On the basis of adjusting the proportional control, the integral action is added, but the integral will reduce the attenuation ratio of the transition process, and the stability of the system will also decrease. In order to maintain the stability of the system, the proportionality of the regulator can be increased, that is, the magnification of the regulator is reduced. This is why dlr increases the proportion by about 20% after the integral action is applied in the tuning. The essence is the matching problem of the proportionality and the integral time value. The reduction of the proportionality within a certain range can be compensated by increasing the integration time, but it should also be seen that the proportional action and the integral action are mutually influential.

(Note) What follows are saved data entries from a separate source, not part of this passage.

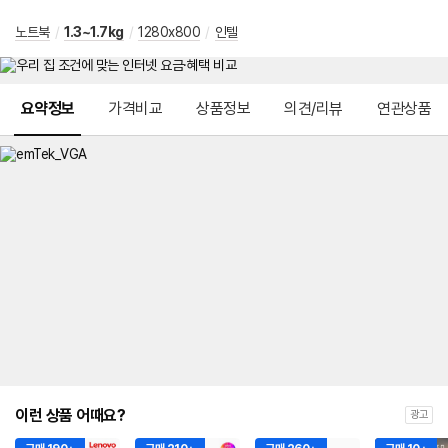
노트북
/
1.3~1.7kg
/
1280x800
/
인텔
메뉴 네비게이션
요약정보
가격비교
상품정보
의견/리뷰
연관상품
이런 상품 어때요?
광고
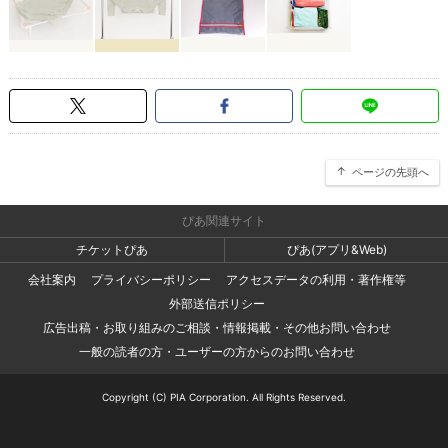
ページの先頭へ
ぴあ関連サイト
チケットぴあ
ぴあ(アプリ&Web)
会社案内
プライバシーポリシー
アクセスデータの利用・著作権等
外部送信ポリシー
広告出稿・お取り組みのご相談・情報掲載・その他お問い合わせ
一般の読者の方・ユーザーの方からのお問い合わせ
Copyright (C) PIA Corporation. All Rights Reserved.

If the scale of the setting is too large, even if the integration time is appropriate, the system control effect will still be poor.

In some occasions, the above steps may not be forced, and dlr adopts a list of test parameters of the PID parameters according to the empirical setting method of Table-1, first selecting the integral and differential time, and then changing the proportion from large to small. Try until the adjustment process curve is satisfactory. The integration time and the derivative time are preset and then scaled down. It reflects the experience. If there is no experience, it becomes blind debugging. The disadvantage of this method is that when the proportional, integral, and differential functions are used at the same time, it is difficult to find the most suitable tuning parameters, and repeated trials will take a lot of time.

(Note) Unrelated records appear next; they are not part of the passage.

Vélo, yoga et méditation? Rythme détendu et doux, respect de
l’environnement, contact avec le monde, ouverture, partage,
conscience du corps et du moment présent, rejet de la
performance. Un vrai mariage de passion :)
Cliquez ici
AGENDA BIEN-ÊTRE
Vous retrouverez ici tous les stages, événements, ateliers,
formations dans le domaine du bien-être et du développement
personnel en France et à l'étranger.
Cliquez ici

Table-1 Summary of the PID parameters of the empirical tuning method

Figure 5: Transition process curve when the integration time is too short

After the parameters of the regulator are adjusted according to the proportional integral action, the dlr can adjust the differential time within the range of 0.2 to 0.5 times of the integration time. That is, "finally add the differential." Because the differential action will enhance the stability of the system, after using the differential action, the proportionality of the regulator can be increased, generally by 20%. The differential action is mainly used in the case of large hysteresis and inertia. Since the differential action has the function of advanced adjustment, the differential action should be enabled when the system has large hysteresis or large inertia.

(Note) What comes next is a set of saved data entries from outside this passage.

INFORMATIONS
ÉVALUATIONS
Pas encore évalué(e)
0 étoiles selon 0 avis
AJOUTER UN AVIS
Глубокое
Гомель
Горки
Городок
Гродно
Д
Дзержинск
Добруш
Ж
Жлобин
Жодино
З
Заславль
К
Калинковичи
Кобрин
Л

In order to facilitate understanding of the slogan of decades ago, I would like to talk about the issue of dlr.

1 About the proportional disk

The mouth is a summary of the actual work of the instrument, but due to historical reasons, most of the instrumentation workers were pneumatically regulated. The earliest was the 04-type base-type pneumatic adjustment instrument, and later the pneumatic unit combination meter. The application of the instrument in the factory is also very limited. The proportionality of the pneumatic instrument is to change the opening degree of a needle valve. In order to facilitate the opening of the valve by dlr, the valve handle has an equal-division dial; the electric meter adjusts the potentiometer, and also has an equal-division dial; This is what the mouth says: "proportional dial."

2 observation of the process curve

The essence of the empirical method is to look at the curve and adjust the parameters.